Donald Trump is the champion of losing elections and also losing in court.

Technically, one of his legal challenges should have won by accident by now.

Happy post-Thanksgiving hangover my habibis. By now, we are all entering into the workweek and are wondering how well we are really digesting the food we ate on Thursday, and also maybe the leftovers we ate on Friday, and then again on Saturday, and then weighed risking on Sunday (I weighed the risk and ate leftovers on Sunday and will do the same tonight because only God can judge me).

Normally, the week of Thanksgiving is pretty boring news-wise, and that is especially true during an election year; it’s usually filled with musings about what the incoming Administration is planning or re-planning. President-elect Joe Biden, of course, is in a different place: He is one of only three candidates in the modern era to knock out an incumbent, but he is also only the second candidate in the modern era to knock out an incumbent who had unquestionably been in office for one term. Lots of others (H.W. Bush, Ford) had a predecessor of the same Party, so Donald Trump’s loss looks somewhat unique, and that even takes into account Jimmy Carter’s “somewhat unique” win in 1976.

In the same way that his loss (and presidency) was unique, Trump’s losses in court have also been one-of-a-kind: Trump’s team has - almost admirably - found whole new and intrepid ways to embarrass themselves in Federal Court. To that end, I want to spend a heavy amount of time on the Third Circuit’s smackdown of the Trump Campaign’s election challenges. It is now commonly accepted that Trump’s legal team is losing repeatedly in court, but I think the actual extent and severity of these losses isn’t being communicated by the media.

The Third Circuit’s opinion is only 21 pages, which means if you sit down with a cup of coffee and a free hour, you can read it on your own. In fact, it is pretty great even without the cup of coffee, but in case you don’t have that free time, the opening paragraph of the decision is a doozy (doozie?):

Free, fair elections are the lifeblood of our democracy. Charges of unfairness are serious. But calling an election unfair does not make it so. Charges require specific allegations and then proof. We have neither here.

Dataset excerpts

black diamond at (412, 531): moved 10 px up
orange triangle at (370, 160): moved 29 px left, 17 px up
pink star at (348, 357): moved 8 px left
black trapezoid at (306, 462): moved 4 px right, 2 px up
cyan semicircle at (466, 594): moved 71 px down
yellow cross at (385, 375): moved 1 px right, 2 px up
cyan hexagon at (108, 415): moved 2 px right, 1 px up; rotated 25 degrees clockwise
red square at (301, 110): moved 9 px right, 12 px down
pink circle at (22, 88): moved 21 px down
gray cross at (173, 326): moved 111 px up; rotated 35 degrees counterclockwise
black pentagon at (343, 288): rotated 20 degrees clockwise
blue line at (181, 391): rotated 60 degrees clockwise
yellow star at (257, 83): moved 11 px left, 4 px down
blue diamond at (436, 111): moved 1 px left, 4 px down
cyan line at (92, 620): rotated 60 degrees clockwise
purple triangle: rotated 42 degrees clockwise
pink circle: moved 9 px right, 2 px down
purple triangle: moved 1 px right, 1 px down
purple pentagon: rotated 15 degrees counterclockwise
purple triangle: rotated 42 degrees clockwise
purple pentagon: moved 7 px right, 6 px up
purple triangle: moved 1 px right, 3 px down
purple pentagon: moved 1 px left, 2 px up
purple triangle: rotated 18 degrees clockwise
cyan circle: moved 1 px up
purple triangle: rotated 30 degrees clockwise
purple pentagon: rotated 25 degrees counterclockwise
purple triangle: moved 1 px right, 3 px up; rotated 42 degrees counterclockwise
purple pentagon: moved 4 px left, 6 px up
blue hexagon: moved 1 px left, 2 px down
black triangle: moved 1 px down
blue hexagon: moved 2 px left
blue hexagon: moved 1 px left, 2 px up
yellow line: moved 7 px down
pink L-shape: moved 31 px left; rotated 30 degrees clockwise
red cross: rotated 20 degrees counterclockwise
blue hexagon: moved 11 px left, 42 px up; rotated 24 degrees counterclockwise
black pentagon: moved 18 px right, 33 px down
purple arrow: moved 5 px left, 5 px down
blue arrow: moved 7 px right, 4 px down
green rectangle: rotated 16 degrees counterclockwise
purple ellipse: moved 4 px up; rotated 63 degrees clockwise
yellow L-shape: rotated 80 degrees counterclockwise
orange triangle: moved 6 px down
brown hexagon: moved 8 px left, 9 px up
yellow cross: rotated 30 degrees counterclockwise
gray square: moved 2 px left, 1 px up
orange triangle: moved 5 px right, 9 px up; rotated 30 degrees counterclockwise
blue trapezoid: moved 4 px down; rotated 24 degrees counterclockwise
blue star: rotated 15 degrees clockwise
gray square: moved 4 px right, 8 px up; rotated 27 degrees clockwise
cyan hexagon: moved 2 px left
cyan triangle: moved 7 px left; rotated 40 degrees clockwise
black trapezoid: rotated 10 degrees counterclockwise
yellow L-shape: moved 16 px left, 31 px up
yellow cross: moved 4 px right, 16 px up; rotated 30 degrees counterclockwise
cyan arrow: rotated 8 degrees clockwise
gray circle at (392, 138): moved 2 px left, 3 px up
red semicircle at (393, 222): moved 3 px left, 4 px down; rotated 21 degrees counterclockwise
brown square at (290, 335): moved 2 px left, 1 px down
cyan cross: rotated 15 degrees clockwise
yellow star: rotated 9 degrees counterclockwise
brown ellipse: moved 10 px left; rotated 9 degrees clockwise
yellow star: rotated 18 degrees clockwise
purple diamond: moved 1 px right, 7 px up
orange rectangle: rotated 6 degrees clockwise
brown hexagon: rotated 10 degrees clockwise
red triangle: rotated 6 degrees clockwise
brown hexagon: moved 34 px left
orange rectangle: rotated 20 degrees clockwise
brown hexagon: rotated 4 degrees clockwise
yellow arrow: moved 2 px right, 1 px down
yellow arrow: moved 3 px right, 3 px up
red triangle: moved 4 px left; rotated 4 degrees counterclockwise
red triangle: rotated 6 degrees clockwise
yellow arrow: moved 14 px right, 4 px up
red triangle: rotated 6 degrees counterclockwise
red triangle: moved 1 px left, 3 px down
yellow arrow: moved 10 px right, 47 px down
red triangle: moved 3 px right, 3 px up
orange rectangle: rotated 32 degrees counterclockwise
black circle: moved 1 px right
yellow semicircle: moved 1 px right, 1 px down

*Short task:* Reproduce the passage on Trump's court losses from "The Third Circuit’s opinion" up to and including "have neither here.". This material has no connection to the passage on Trump's court losses.

*Response to this task:*
The Third Circuit’s opinion is only 21 pages, which means if you sit down with a cup of coffee and a free hour, you can read it on your own. In fact, it is pretty great even without the cup of coffee, but in case you don’t have that free time, the opening paragraph of the decision is a doozy (doozie?):

Free, fair elections are the lifeblood of our democracy. Charges of unfairness are serious. But calling an election unfair does not make it so. Charges require specific allegations and then proof. We have neither here.